William Langley was an American politician. A Democrat, he served as district attorney (D.A.) in Multnomah County, Oregon, and was removed from that office upon his conviction for failure to prosecute gambling.

Langley practiced criminal law with his father, Lotus Langley, who had previously served as Multnomah County D.A. He was also a deputy United States Attorney. In 1950 he ran unsuccessfully for Multnomah County D.A. against Republican John B. McCourt, who had been appointed in 1946.

Langley ran against McCourt again in 1954, this time successfully, in a closely contested election.

In March 1957, he was called before the U.S. Senate's McClellan Commission, which was investigating corruption in organized labor, and refused to answer 90% of questions asked of him, invoking the Fifth Amendment to the United States Constitution.

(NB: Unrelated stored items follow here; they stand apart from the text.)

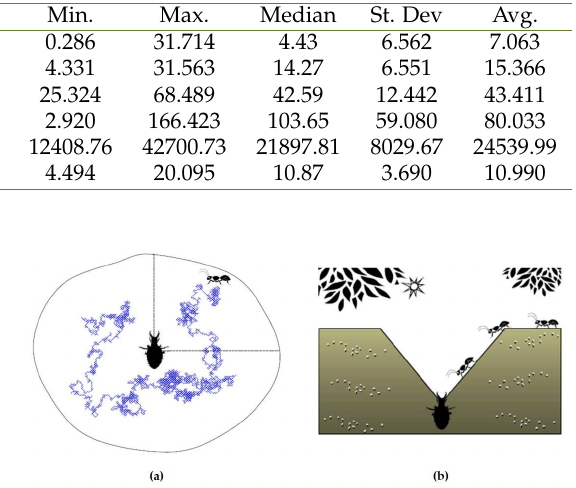
Table 1. The statistical values of the input and output variables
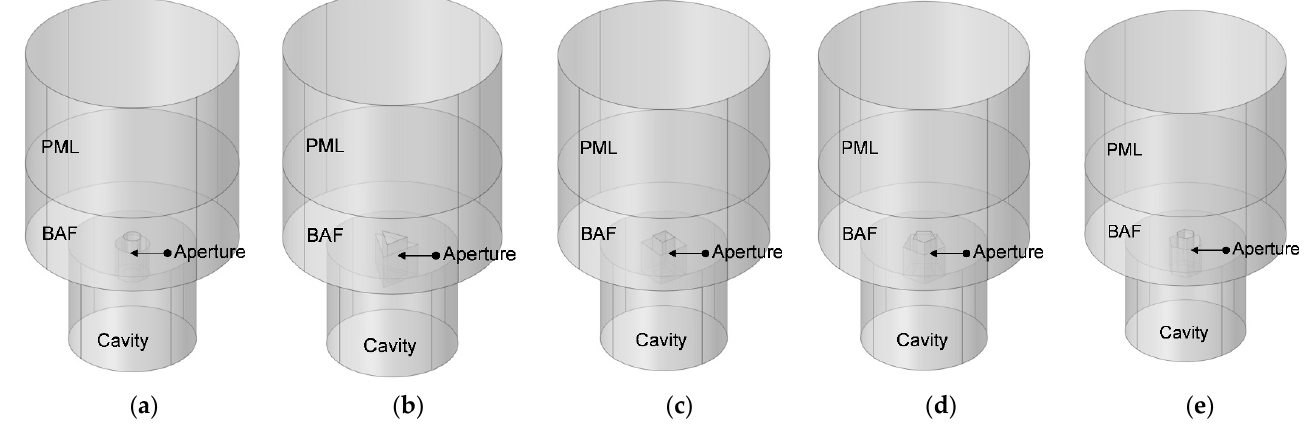
Figure 7. The three-dimensional finite element model for HRs with aperture for various cross-sec- tional shapes. ( a ) Round; ( b ) regular triangle; ( c ) square; ( d ) regular pentagon; and ( e ) regular hex- agon.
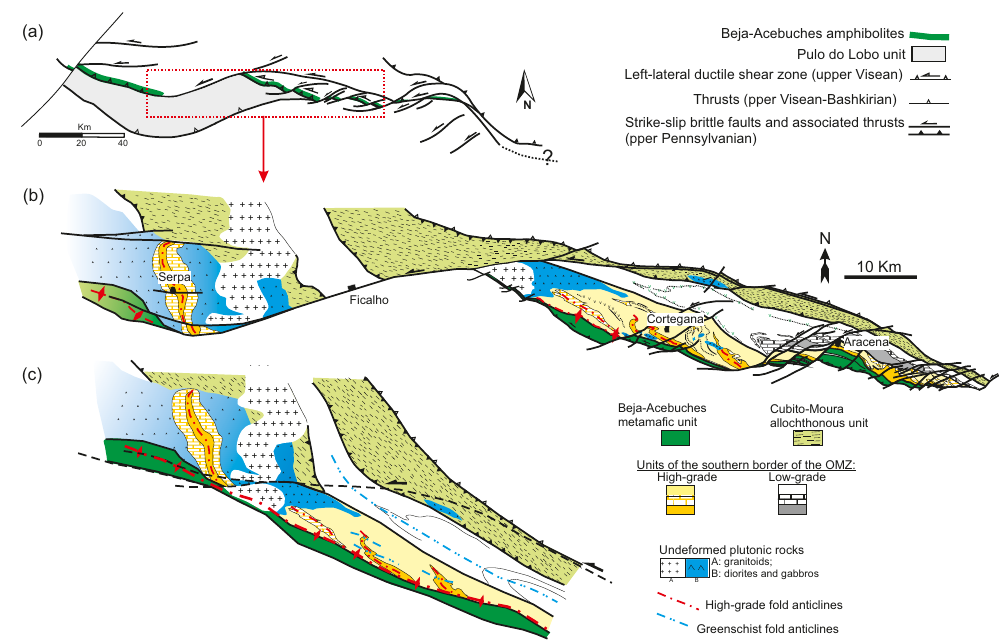
Figure 9. (a) Schematic map of the main late Variscan faults affecting the OMZ–SPZ boundary. Compare with Fig. 1c for location. (b) Map of the central part of the OMZ–SPZ boundary, showing the main Ficalho fault and the set of shorter faults affecting the Aracena–Cortegana sector. (c) Reconstruction of this central part before the brittle faulting.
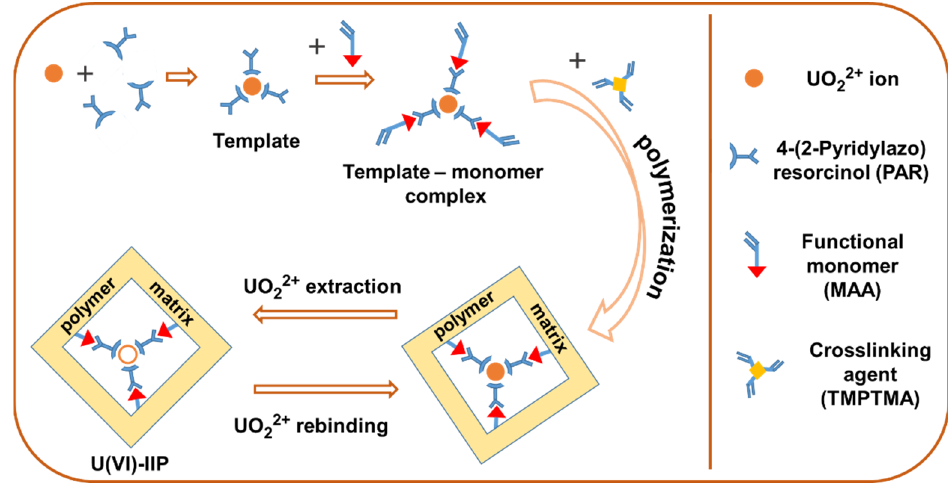
Figure 1. Scheme of the U(VI)-IIP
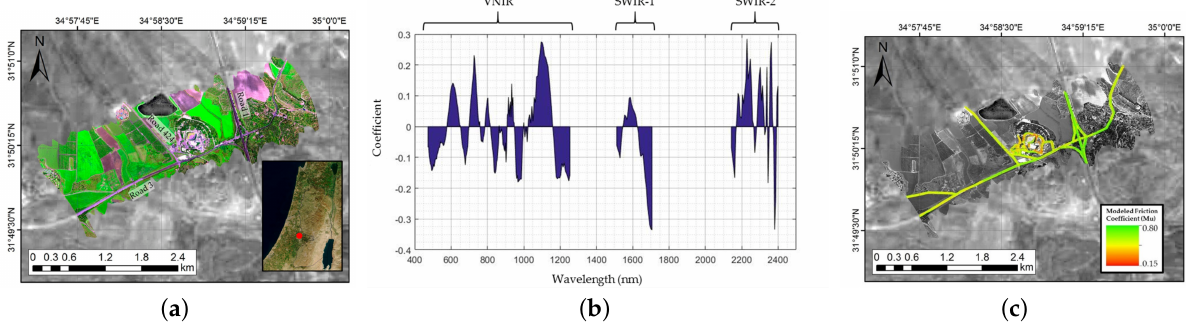
Figure 8. ( a ) Location selection, ( b ) coefficient spectra of the band weights in the model, and ( c ) predicted friction coefficient values for the study site map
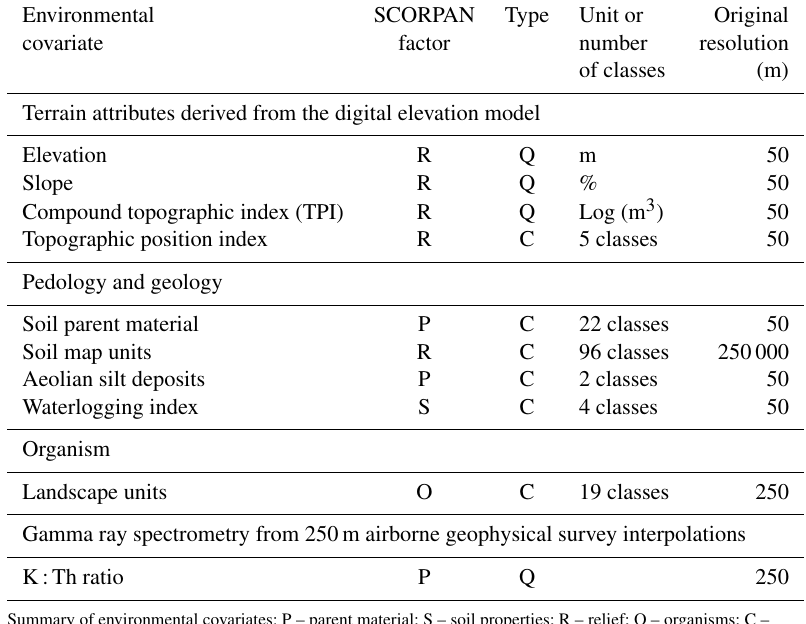
Table 1. Description of the environmental covariates selected. Environmental SCORPAN Type Unit or Original covariate factor number resolution of classes (m) Terrain attributes derived from the digital elevation model Elevation R Q m 50 Slope R Q % 50 Compound topographic index (TPI) R Q Log (m 3 ) 50 Topographic position index R C 5 classes 50 Pedology and geology Soil parent material P C 22 classes 50 Soil map units R C 96 classes 250000 Aeolian silt deposits P C 2 classes 50 Waterlogging index S C 4 classes 50 Organism Landscape units O C 19 classes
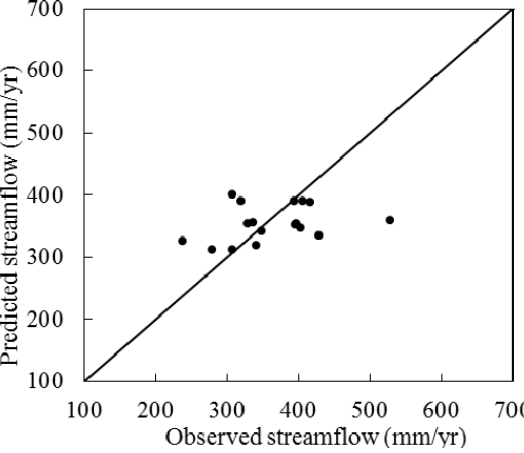
Figure 1. Comparison of observed and calculated (using Fu’s Equation) ET a /P in the study watersheds.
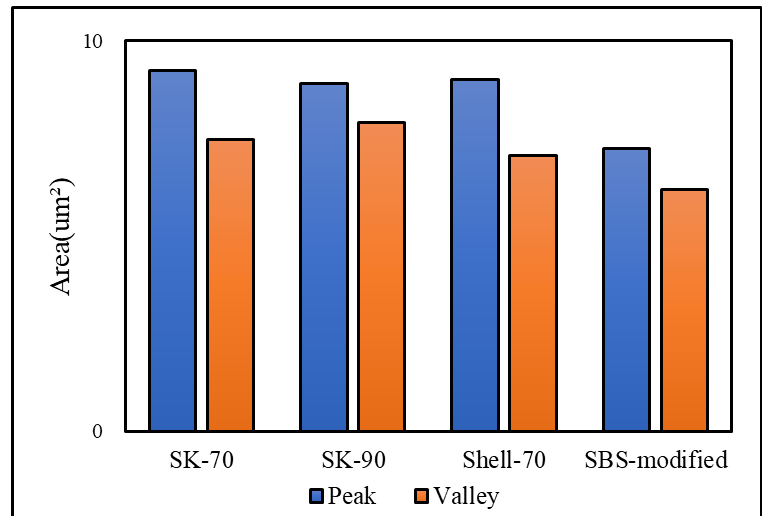
Figure 18. The area of bee-like structure in asphalt doped with RAA.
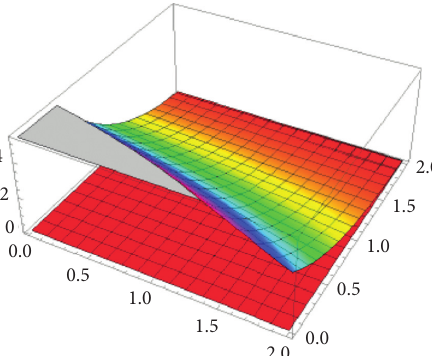
Figure 4: 0 is the common fixed point of H and K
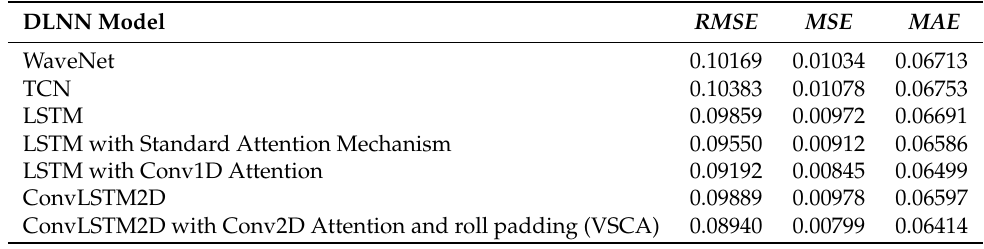
Table 10. Forecasting errors in the test set with normalized output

Subsequently, a Multnomah County jury convicted him of failing to prosecute gambling operations. As a result of the conviction, judge Frank J. Lonergan ordered Langley removed from office. Governor Robert D. Holmes appointed Leo Smith to finish Langley's term.

Langley appealed the ruling on the basis that excessive courtroom photography interfered with the trial, but he was unsuccessful in the Oregon Court of Appeals and the Oregon Supreme Court, and the United States Supreme Court declined to hear the case, leaving the original ruling intact. Langley returned to private practice.

Langley had one sister, Mary Manche. He married Janice Graham in August 1940. His aunt, Manche Irene Langley, was a deputy district attorney and one of the first women lawyers in the state.